◆ **Source text**

>>>

I get it, but if DP_DOWN_REP_MSG_RDY or DP_UP_REQ_MSG_RDY were the only
events to ack, and they were already acked in drm_dp_mst_hpd_irq(), we
should not do an extra "nop" ack.

The caller of drm_dp_mst_hpd_irq() needs to be able to conveniently
figure out what to ack, and what to not ack. And without duplicating the
logic within drm_dp_mst_hpd_irq().

BR,
Jani.



>> 
>> BR,
>> Jani.
>> 
>> 
>> 
>> > +
>> >  		if (!intel_dp_ack_sink_irq_esi(intel_dp, ack))
>> >  			drm_dbg_kms(&i915->drm, "Failed to ack ESI\n");
>> >  	}
>> > diff --git a/drivers/gpu/drm/nouveau/dispnv50/disp.c
>> > b/drivers/gpu/drm/nouveau/dispnv50/disp.c
>> > index edcb2529b402..e905987104ed 100644
>> > --- a/drivers/gpu/drm/nouveau/dispnv50/disp.c
>> > +++ b/drivers/gpu/drm/nouveau/dispnv50/disp.c
>> > @@ -1336,6 +1336,8 @@ nv50_mstm_service(struct nouveau_drm *drm,
>> >  		if (!handled)
>> >  			break;
>> >
>> > +		/* MSG_RDY ack is done in drm*/
>> > +		esi[1] &= ~(DP_DOWN_REP_MSG_RDY |
>> DP_UP_REQ_MSG_RDY);
>> >  		rc = drm_dp_dpcd_write(aux, DP_SINK_COUNT_ESI + 1,
>> &esi[1],
>> >  				       3);
>> 
>> Same here, this acks even if it's already been acked.
>> 
>> >  		if (rc != 3) {
>> 
>> --
>> Jani Nikula, Intel Open Source Graphics Center
>
> --
> Regards,
> Wayne Lin

Ville Syrjälä April 18, 2023, 2:01 p.m. UTC | #4

On Tue, Apr 18, 2023 at 02:09:05PM +0800, Wayne Lin wrote:
> [Why & How]
> The sequence for collecting down_reply/up_request from source
> perspective should be:
> 
> Request_n->repeat (get partial reply of Request_n->clear message ready
> flag to ack DPRX that the message is received) till all partial
> replies for Request_n are received->new Request_n+1.

<<<

◆ **Saved data entries**
>>>

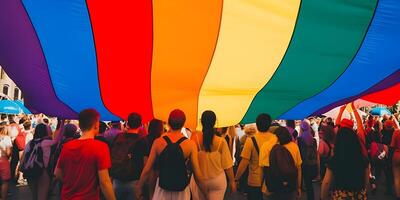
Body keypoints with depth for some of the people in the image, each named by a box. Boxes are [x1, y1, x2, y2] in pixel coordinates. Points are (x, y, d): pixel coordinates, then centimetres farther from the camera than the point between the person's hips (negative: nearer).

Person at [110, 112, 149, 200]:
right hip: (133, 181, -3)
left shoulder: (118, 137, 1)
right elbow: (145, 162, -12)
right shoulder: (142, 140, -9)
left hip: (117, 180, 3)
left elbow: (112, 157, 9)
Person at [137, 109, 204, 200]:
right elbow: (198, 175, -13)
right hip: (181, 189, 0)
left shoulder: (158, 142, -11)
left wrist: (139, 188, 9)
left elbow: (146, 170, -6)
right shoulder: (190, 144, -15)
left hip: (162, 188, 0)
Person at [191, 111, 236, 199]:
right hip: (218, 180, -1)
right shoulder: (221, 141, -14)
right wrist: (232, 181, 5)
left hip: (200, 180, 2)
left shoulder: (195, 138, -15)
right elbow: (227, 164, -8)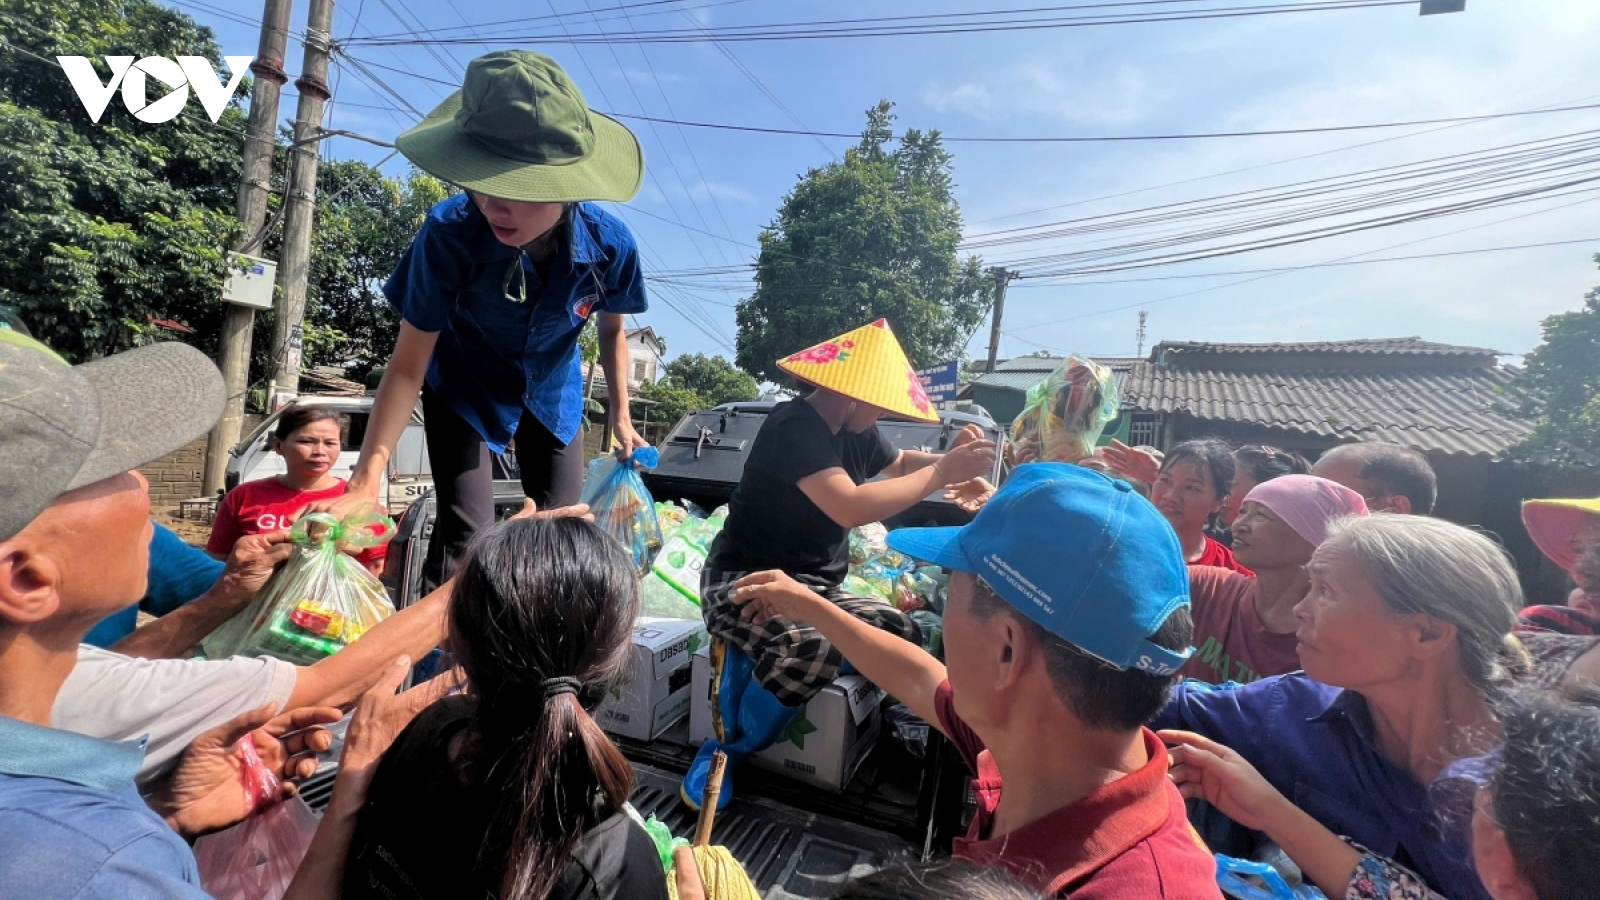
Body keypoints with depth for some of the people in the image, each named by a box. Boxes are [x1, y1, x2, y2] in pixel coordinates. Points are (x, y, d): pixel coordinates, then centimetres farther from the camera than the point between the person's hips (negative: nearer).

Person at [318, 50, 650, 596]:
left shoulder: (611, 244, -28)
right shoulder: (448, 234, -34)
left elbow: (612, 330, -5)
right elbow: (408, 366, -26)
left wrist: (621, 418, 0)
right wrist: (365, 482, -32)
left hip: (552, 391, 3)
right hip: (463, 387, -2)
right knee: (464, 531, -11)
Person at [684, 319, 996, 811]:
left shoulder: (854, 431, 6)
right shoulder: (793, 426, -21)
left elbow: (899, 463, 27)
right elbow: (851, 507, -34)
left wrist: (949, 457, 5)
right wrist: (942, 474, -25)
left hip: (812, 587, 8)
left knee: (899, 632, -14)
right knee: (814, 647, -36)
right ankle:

<<<

◆ **Problem description**
Do these statements agree with the patch discussion? 1. The comment on the nouveau change says it acks even when the ack has already been done. 2. The caller of drm_dp_mst_hpd_irq() should duplicate the logic within drm_dp_mst_hpd_irq(). 3. Ville Syrjälä's message is dated April 18, 2023. The records are separate from the patch discussion.

◆ **Exercise solution**
1. Yes: "Same here, this acks even if it's already been acked."
2. No: "And without duplicating the logic within drm_dp_mst_hpd_irq()."
3. Yes: "Ville Syrjälä April 18, 2023, 2:01 p.m. UTC"